The presumption of fact of legitimacy is one of the strongest known to the law, and of course it cannot be overthrown except by evidence which is stronger. The burden of proof is on the party asserting illegitimacy, and the rule in a case like the present one has been declared to be "that to bastardize the issue of a married woman, it must be shown beyond all reasonable doubt that there was no such access as could have enabled the husband to be the father of the child" ( Cross v. Cross, 3 Paige, 139; Van Aernam v. Van Aernam, 1 Barb. Ch. 375; Caujolle v. Ferrié, 23 N.Y. 90; Matter of Matthews, 153 N.Y. 443; Br. Had. Com. Am. Ed. p. 384, n, and cases cited; Lawson on Presumpt. Ev. p. 108). The feeble and indefinite evidence relied on here is evidently insufficient. If 280 days be taken as the period of gestation, there were within it 39 days of possible sexual access of the appellant's parents before his father went to the hospital, and if 300 days be taken as the period allowed from the latest opportunity of access to delivery, there were 59. The father could therefore have been at his brother's house without access to his wife for several weeks — for nearly six weeks — before going to the hospital without the legitimacy of the appellant being jeopardized. Who will say that even an honest recollection of two months after the lapse of nearly twenty-six years may not be just as safely taken for five weeks, or even much less?
The hospital doctor testified that he could say that during the last two months of life of a man in the father's state of health it was improbable but not impossible that he could beget a child. Not only was this evidence far from conclusive, but it left out the previous month and 17 days.

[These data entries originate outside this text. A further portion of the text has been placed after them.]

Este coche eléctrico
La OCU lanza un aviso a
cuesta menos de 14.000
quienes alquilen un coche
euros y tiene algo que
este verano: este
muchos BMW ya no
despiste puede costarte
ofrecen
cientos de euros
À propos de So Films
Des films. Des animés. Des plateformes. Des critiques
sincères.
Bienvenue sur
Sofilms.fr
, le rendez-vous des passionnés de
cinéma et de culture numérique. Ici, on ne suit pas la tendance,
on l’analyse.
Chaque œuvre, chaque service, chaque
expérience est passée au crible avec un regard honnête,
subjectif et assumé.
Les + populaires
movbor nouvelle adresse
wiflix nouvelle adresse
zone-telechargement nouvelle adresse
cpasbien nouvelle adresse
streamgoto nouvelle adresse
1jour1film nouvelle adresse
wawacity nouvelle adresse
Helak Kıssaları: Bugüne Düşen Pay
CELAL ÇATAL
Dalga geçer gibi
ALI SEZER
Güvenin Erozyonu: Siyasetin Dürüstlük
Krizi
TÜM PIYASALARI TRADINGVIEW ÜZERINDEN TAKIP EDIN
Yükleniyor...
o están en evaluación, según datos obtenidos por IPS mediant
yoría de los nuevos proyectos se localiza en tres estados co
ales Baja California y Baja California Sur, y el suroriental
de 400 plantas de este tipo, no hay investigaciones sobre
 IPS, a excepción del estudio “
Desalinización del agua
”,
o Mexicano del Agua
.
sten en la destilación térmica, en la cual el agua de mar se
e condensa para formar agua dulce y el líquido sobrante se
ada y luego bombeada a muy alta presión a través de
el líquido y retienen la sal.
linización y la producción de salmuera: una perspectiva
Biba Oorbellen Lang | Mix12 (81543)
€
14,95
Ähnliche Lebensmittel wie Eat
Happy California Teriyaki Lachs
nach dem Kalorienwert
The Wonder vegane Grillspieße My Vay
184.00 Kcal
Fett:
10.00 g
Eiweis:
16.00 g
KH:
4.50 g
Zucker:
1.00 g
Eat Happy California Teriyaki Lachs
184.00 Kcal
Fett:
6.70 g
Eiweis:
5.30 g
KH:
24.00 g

That the appellant's mother did not make known his birth to her deceased husband's kin is of no significance, for they had ignored her from the beginning. They never met her except at her husband's grave on the day of the funeral, and they left her there. The appellant did go to his grandfather and his uncle in his boyhood and announce his kinship.
The judgment should be reversed.
HIRSCHBERG, P.J., HOOKER, RICH and MILLER, JJ., concurred.
Judgment reversed and new trial granted, costs to abide the final award of costs.